Task objective:
Pictures aside, reproduce exactly and only the lines from the one containing "54: (529, 268, 1.27)" through the end of the records.
START Supplied records
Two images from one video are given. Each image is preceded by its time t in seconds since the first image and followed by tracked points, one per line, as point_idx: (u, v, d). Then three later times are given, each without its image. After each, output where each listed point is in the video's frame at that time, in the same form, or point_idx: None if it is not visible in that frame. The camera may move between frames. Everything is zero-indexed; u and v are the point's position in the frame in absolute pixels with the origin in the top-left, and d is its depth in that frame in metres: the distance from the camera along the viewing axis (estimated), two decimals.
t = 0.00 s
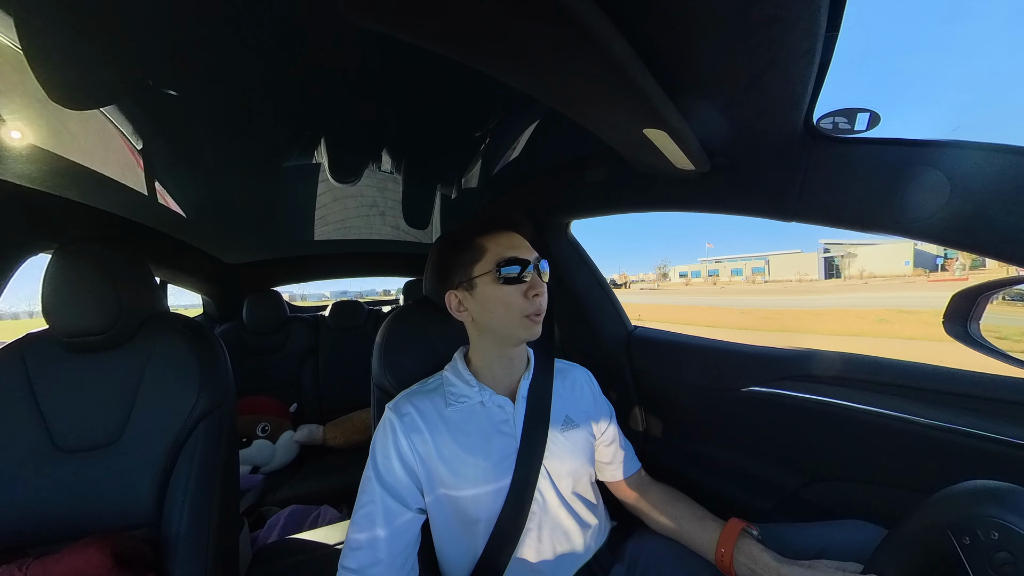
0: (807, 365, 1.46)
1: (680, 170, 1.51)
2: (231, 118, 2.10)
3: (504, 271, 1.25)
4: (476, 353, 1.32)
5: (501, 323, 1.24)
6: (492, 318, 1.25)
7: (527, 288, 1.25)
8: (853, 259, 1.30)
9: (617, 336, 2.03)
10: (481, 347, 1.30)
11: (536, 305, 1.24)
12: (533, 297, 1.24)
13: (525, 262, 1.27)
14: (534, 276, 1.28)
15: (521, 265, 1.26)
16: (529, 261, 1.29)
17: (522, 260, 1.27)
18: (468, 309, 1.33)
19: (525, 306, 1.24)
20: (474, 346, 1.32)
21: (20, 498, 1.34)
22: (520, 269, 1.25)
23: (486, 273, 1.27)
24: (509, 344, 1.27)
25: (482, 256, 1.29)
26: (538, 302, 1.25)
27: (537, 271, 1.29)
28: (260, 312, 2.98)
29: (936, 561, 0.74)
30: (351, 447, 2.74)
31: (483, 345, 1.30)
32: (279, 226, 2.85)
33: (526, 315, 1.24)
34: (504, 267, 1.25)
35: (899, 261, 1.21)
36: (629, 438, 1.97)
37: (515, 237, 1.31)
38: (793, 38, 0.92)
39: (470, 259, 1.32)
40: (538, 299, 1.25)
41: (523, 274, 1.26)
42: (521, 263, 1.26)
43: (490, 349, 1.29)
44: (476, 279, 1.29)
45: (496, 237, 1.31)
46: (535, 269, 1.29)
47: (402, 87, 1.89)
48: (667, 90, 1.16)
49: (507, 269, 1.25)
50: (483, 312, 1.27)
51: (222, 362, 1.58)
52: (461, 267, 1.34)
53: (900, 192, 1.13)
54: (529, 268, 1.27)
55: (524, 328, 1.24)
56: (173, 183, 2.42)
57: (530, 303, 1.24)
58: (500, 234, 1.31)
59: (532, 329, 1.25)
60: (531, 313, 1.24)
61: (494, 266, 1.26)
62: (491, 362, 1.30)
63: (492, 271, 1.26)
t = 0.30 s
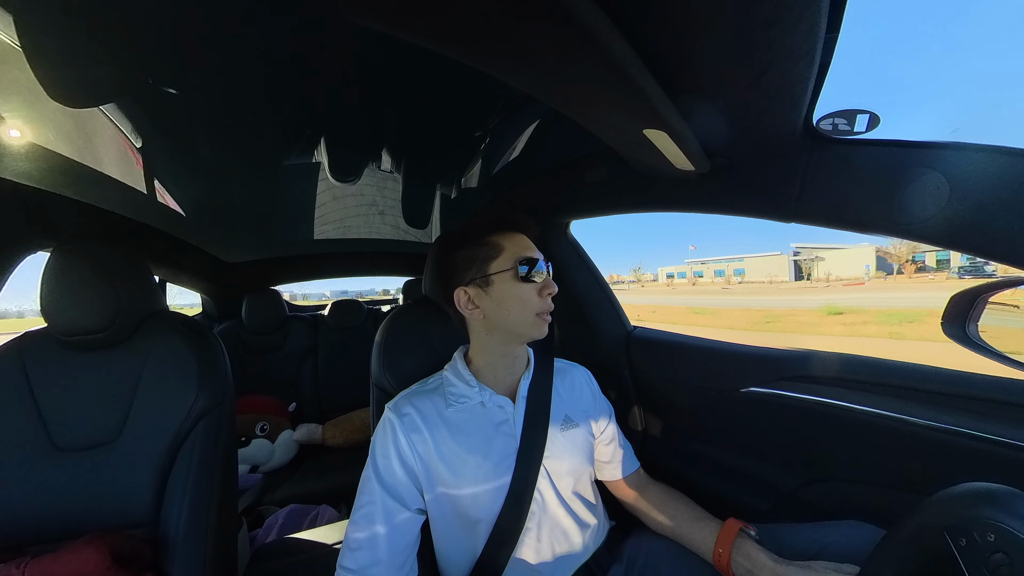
END Supplied records
Reply:
54: (529, 268, 1.27)
55: (524, 328, 1.24)
56: (173, 183, 2.42)
57: (530, 303, 1.24)
58: (500, 234, 1.31)
59: (532, 329, 1.25)
60: (531, 313, 1.24)
61: (494, 266, 1.26)
62: (491, 362, 1.30)
63: (492, 271, 1.26)
t = 0.30 s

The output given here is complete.